Tamoxifen Association with Other Therapies
Most studies utilized only a dose of 20 mg/day of TMX to evaluate its effects on breast cancer. However, according to Facina et al (2003),[34] a dose of 10 mg/day had antiproliferative effects on the mammary epithelium adjacent to the fibroadenoma in premenopausal women. Other studies did not describe the dose of TMX administered.[13]

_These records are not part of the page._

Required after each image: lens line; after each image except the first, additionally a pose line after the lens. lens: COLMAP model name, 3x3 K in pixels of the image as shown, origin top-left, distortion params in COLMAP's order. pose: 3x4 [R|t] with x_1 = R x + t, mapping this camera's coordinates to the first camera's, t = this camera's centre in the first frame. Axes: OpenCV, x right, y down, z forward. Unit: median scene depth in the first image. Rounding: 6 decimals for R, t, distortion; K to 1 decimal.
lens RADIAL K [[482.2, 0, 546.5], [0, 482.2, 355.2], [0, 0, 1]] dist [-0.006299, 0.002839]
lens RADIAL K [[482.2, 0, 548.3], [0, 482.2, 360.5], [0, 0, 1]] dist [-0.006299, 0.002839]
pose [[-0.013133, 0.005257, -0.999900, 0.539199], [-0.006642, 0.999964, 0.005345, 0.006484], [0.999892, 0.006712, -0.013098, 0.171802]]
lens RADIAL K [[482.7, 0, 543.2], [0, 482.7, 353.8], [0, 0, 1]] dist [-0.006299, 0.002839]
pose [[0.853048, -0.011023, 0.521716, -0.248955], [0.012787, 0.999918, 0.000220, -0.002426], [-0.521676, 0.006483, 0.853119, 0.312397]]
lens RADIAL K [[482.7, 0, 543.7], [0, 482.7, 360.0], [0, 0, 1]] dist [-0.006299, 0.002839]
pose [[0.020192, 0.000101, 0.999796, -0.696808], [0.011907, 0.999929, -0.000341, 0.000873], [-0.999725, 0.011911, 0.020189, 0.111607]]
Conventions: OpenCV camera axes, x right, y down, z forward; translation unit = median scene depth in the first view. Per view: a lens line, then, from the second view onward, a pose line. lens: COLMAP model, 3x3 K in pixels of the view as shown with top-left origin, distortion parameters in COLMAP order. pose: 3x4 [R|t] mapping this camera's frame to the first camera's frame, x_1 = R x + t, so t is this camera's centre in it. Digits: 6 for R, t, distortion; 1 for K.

In a phase II clinical trial known as TAMRAD (tamoxifen plus everolimus),[9] a comparison between everolimus (10 mg/day) plus TMX (20 mg/day) and TMX (20 mg/day) was performed. The study suggested an improvement in the overall survival following the combination treatment compared with treatment with TMX alone (p = 0.007).[9]
[35] However, only 20% of the patients required a reduction on the dose of everolimus due to adverse effects, such as stomatitis, rash, thrombocytopenia, and pneumonitis. The study showed that TMX alone was not strongly associated with the development of adverse effects.[9]
Tamoxifen (20 mg/day) therapy was associated with significantly increased overall survival compared with fulvestrant (250 mg/day) as the first-line therapy (hazard ratio = 1.29; 95% CI: 1.01–1.64; p = 0.04).[35]
Three other studies evaluated the administration of TMX (20 mg/day) versus anastrozole (1 mg/day) and found no difference in the mortality range.[36]
[37]
[38] Additionally, both drugs showed equivalent efficacies as first-line therapies for advanced breast cancer in postmenopausal women. Flushes, nausea, asthenia, and pain were the most common adverse effects and treatment failure was mainly explained by the progression of the disease.[36]